> **Written request**
Copy out the lines below, changing each "catalogue" to "catalog" and leaving everything else as it is.

----- Supplied data -----

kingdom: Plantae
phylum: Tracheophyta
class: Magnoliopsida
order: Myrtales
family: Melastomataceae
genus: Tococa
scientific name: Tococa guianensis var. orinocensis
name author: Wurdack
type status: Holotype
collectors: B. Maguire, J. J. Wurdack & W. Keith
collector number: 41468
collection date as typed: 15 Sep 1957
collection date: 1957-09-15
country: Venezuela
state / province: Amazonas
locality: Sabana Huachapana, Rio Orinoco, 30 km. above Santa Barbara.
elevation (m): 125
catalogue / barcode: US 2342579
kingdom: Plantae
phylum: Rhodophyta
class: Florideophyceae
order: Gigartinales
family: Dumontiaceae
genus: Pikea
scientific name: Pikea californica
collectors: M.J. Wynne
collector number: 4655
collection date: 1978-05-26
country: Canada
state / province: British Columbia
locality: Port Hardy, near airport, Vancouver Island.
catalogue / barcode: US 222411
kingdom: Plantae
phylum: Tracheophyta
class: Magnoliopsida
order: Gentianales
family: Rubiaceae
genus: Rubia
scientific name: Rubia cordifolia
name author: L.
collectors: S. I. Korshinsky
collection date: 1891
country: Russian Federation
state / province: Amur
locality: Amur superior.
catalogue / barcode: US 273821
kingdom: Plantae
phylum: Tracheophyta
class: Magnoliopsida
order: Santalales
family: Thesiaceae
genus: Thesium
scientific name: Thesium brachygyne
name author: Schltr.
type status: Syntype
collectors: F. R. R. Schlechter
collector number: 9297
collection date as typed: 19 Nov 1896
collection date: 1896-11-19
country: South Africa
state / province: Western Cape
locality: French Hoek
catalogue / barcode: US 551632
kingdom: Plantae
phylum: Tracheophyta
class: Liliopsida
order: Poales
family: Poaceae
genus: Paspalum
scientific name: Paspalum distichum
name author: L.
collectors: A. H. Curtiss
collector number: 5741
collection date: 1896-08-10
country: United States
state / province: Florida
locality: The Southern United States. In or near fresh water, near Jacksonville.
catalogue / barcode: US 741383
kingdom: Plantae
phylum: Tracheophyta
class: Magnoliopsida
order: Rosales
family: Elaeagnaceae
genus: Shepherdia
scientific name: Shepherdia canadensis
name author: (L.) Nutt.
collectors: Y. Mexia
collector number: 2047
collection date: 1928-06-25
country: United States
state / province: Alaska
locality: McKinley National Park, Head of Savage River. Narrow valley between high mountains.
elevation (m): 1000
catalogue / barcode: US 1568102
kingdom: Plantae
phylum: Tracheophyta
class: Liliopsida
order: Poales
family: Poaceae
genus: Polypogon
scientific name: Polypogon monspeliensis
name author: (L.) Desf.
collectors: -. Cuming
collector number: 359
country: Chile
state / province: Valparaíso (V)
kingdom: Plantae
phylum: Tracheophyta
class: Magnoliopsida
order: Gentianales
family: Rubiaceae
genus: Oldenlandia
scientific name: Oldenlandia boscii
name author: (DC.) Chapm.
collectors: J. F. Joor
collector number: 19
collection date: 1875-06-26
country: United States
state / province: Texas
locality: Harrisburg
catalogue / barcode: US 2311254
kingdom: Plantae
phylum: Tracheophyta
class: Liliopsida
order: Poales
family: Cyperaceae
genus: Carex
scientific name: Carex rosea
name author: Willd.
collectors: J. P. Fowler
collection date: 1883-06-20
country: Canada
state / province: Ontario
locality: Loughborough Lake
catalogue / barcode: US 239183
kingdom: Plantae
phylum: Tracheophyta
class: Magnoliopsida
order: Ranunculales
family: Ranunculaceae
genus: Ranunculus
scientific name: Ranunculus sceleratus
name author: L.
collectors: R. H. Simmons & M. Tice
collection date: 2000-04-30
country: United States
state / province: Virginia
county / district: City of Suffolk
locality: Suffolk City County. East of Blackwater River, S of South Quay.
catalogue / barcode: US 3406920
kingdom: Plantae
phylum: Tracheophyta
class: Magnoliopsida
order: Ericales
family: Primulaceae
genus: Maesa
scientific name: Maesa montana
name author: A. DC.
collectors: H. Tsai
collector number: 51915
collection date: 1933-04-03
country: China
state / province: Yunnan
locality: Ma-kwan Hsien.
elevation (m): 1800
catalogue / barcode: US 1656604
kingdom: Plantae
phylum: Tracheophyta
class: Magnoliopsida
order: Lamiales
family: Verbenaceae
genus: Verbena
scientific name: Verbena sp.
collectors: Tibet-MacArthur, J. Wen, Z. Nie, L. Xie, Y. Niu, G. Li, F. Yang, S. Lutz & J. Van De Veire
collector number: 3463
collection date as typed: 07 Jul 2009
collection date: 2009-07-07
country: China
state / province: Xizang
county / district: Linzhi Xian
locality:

-----

> **Solution**
kingdom: Plantae
phylum: Tracheophyta
class: Magnoliopsida
order: Myrtales
family: Melastomataceae
genus: Tococa
scientific name: Tococa guianensis var. orinocensis
name author: Wurdack
type status: Holotype
collectors: B. Maguire, J. J. Wurdack & W. Keith
collector number: 41468
collection date as typed: 15 Sep 1957
collection date: 1957-09-15
country: Venezuela
state / province: Amazonas
locality: Sabana Huachapana, Rio Orinoco, 30 km. above Santa Barbara.
elevation (m): 125
catalog / barcode: US 2342579
kingdom: Plantae
phylum: Rhodophyta
class: Florideophyceae
order: Gigartinales
family: Dumontiaceae
genus: Pikea
scientific name: Pikea californica
collectors: M.J. Wynne
collector number: 4655
collection date: 1978-05-26
country: Canada
state / province: British Columbia
locality: Port Hardy, near airport, Vancouver Island.
catalog / barcode: US 222411
kingdom: Plantae
phylum: Tracheophyta
class: Magnoliopsida
order: Gentianales
family: Rubiaceae
genus: Rubia
scientific name: Rubia cordifolia
name author: L.
collectors: S. I. Korshinsky
collection date: 1891
country: Russian Federation
state / province: Amur
locality: Amur superior.
catalog / barcode: US 273821
kingdom: Plantae
phylum: Tracheophyta
class: Magnoliopsida
order: Santalales
family: Thesiaceae
genus: Thesium
scientific name: Thesium brachygyne
name author: Schltr.
type status: Syntype
collectors: F. R. R. Schlechter
collector number: 9297
collection date as typed: 19 Nov 1896
collection date: 1896-11-19
country: South Africa
state / province: Western Cape
locality: French Hoek
catalog / barcode: US 551632
kingdom: Plantae
phylum: Tracheophyta
class: Liliopsida
order: Poales
family: Poaceae
genus: Paspalum
scientific name: Paspalum distichum
name author: L.
collectors: A. H. Curtiss
collector number: 5741
collection date: 1896-08-10
country: United States
state / province: Florida
locality: The Southern United States. In or near fresh water, near Jacksonville.
catalog / barcode: US 741383
kingdom: Plantae
phylum: Tracheophyta
class: Magnoliopsida
order: Rosales
family: Elaeagnaceae
genus: Shepherdia
scientific name: Shepherdia canadensis
name author: (L.) Nutt.
collectors: Y. Mexia
collector number: 2047
collection date: 1928-06-25
country: United States
state / province: Alaska
locality: McKinley National Park, Head of Savage River. Narrow valley between high mountains.
elevation (m): 1000
catalog / barcode: US 1568102
kingdom: Plantae
phylum: Tracheophyta
class: Liliopsida
order: Poales
family: Poaceae
genus: Polypogon
scientific name: Polypogon monspeliensis
name author: (L.) Desf.
collectors: -. Cuming
collector number: 359
country: Chile
state / province: Valparaíso (V)
kingdom: Plantae
phylum: Tracheophyta
class: Magnoliopsida
order: Gentianales
family: Rubiaceae
genus: Oldenlandia
scientific name: Oldenlandia boscii
name author: (DC.) Chapm.
collectors: J. F. Joor
collector number: 19
collection date: 1875-06-26
country: United States
state / province: Texas
locality: Harrisburg
catalog / barcode: US 2311254
kingdom: Plantae
phylum: Tracheophyta
class: Liliopsida
order: Poales
family: Cyperaceae
genus: Carex
scientific name: Carex rosea
name author: Willd.
collectors: J. P. Fowler
collection date: 1883-06-20
country: Canada
state / province: Ontario
locality: Loughborough Lake
catalog / barcode: US 239183
kingdom: Plantae
phylum: Tracheophyta
class: Magnoliopsida
order: Ranunculales
family: Ranunculaceae
genus: Ranunculus
scientific name: Ranunculus sceleratus
name author: L.
collectors: R. H. Simmons & M. Tice
collection date: 2000-04-30
country: United States
state / province: Virginia
county / district: City of Suffolk
locality: Suffolk City County. East of Blackwater River, S of South Quay.
catalog / barcode: US 3406920
kingdom: Plantae
phylum: Tracheophyta
class: Magnoliopsida
order: Ericales
family: Primulaceae
genus: Maesa
scientific name: Maesa montana
name author: A. DC.
collectors: H. Tsai
collector number: 51915
collection date: 1933-04-03
country: China
state / province: Yunnan
locality: Ma-kwan Hsien.
elevation (m): 1800
catalog / barcode: US 1656604
kingdom: Plantae
phylum: Tracheophyta
class: Magnoliopsida
order: Lamiales
family: Verbenaceae
genus: Verbena
scientific name: Verbena sp.
collectors: Tibet-MacArthur, J. Wen, Z. Nie, L. Xie, Y. Niu, G. Li, F. Yang, S. Lutz & J. Van De Veire
collector number: 3463
collection date as typed: 07 Jul 2009
collection date: 2009-07-07
country: China
state / province: Xizang
county / district: Linzhi Xian
locality:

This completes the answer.